February 28, 2006
Supreme court rules for anti-abortion groups
By James Vicini
WASHINGTON (Reuters) - The U.S. Supreme Court sided with anti-abortion groups in a 20-year-old lawsuit by ruling on Tuesday that federal law did not cover the physical violence by protesters cited in the shutdown of health clinics.
The ruling marked the third top court decision in the cases that began in 1986, when anti-abortion groups were sued by the National Organization for Women and others for their tactics, including violent demonstrations to block access to clinics where abortions were performed.
The lawsuit claimed Operation Rescue, the Pro-Life Action League and three of the league's leaders conducted a nationwide conspiracy to shut down health care clinics where abortions were performed.
The Supreme Court justices ruled unanimously that a U.S. appeals court was wrong to send the case back to a federal judge to consider four additional acts or threats of physical violence.
Justice Stephen Breyer said for the court in the narrow ruling that those four instances fall outside of the scope of the law at issue. He sent the two cases back to the appeals court to enter a judgment for the anti-abortion groups.
The lawsuit was filed in response to attacks by anti-abortion extremists who picketed, blockaded, burned down and even bombed reproductive health clinics, as well has harassed and intimidated patients and health care providers.
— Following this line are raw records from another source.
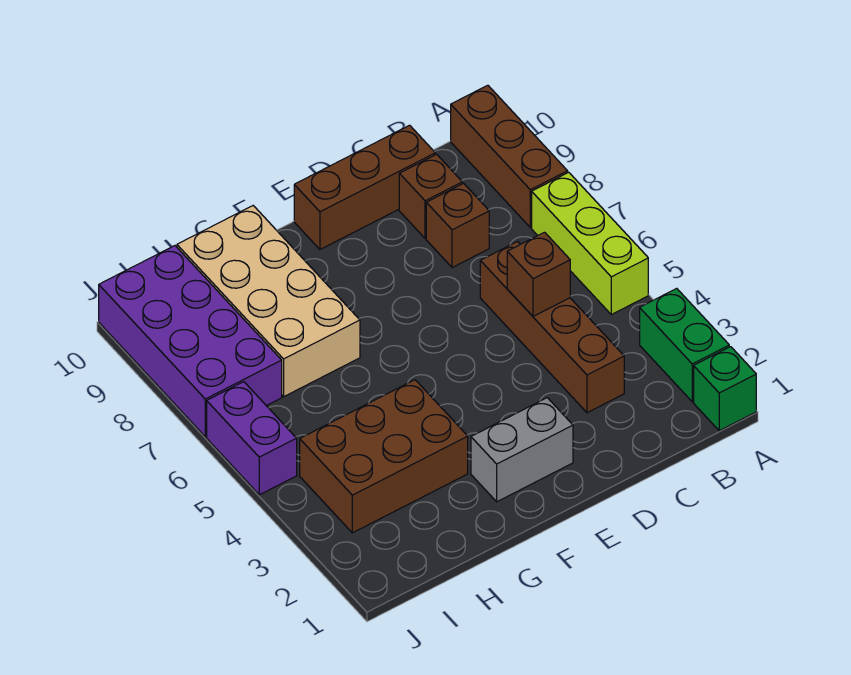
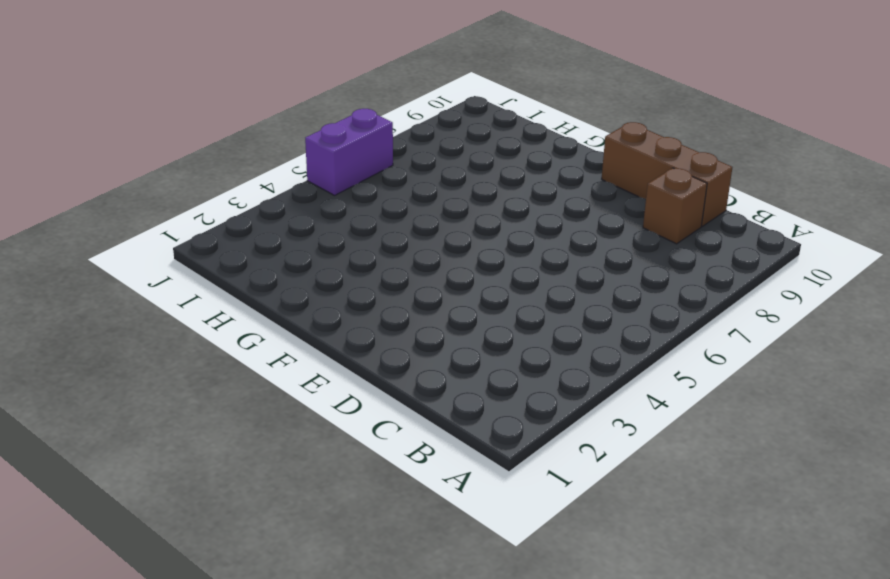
none -> green brick A1 level 1
none -> green brick A2:A3 level 1
none -> lime brick A5:A7 level 1

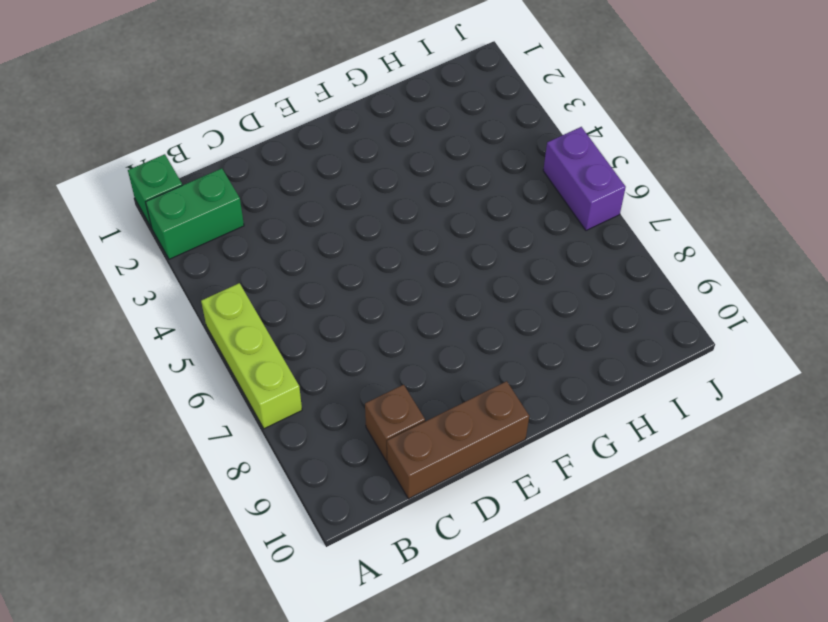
green brick A2:B2 level 1 -> green brick A2:A3 level 1
none -> brown brick A8:A10 level 1
none -> brown brick C3:C6 level 1
none -> brown brick C8 level 1

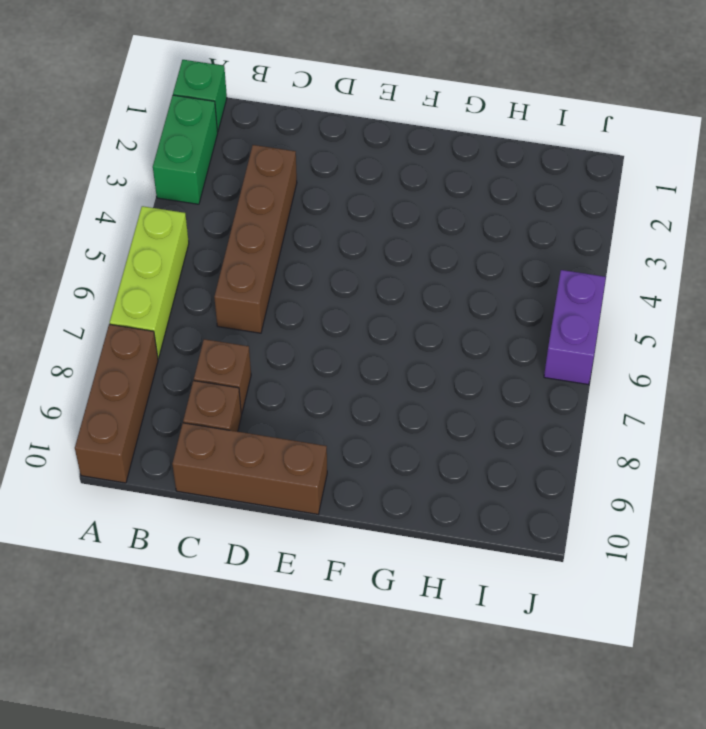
none -> grey brick E2:F2 level 1
none -> brown brick G3:I4 level 1
none -> tan brick G7:H10 level 1

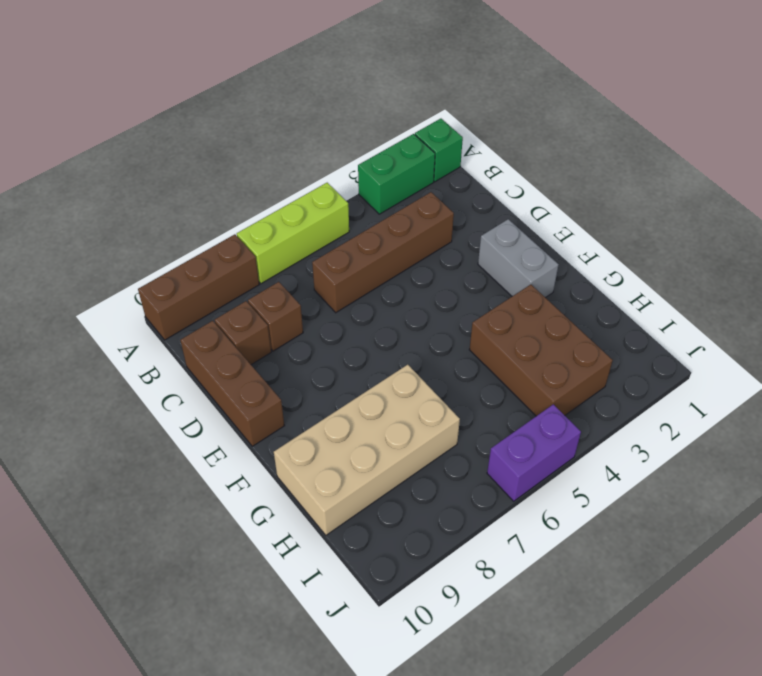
none -> purple brick I7:J10 level 1
none -> brown brick C5 level 2

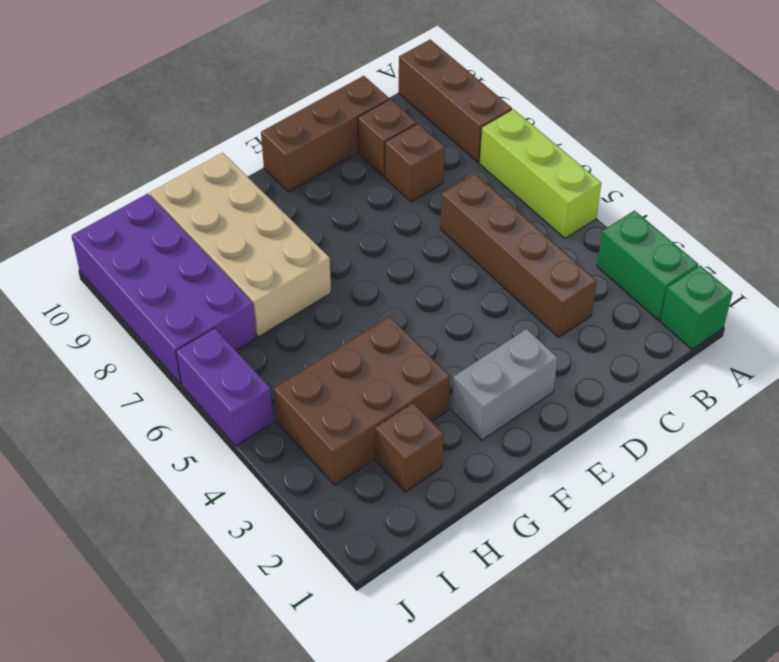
brown brick H2 level 1 -> brown brick C5 level 2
The Supreme Court first ruled in 1994 that the federal racketeering law could be used to challenge the clinic blockades. In 2003, the Supreme Court reversed the judgment that the anti-abortion groups had committed extortion and had violated the racketeering law.
The case went back to a U.S. appeals court in Chicago.
That court told a federal judge to consider four additional acts or threats of violence, separate from the 117 covered in the Supreme Court's 2003 ruling.
The anti-abortion groups again appealed to the Supreme Court, arguing that judgment should have been entered in their favor and that the case should have been brought to an end.
Breyer agreed. He said physical violence unrelated to robbery or extortion falls outside of the scope of the federal law, known as the Hobbs Act, at issue in the cases.
"We conclude that Congress did not intend to create a free-standing physical violence offense in the Hobbs Act," Breyer wrote.
The Bush administration had supported the anti-abortion groups before the high court.
Congress in 1994 passed the Freedom of Access to Clinic Entrances Act, which bars the use of force, threats or blockades to interfere with access to reproductive health care.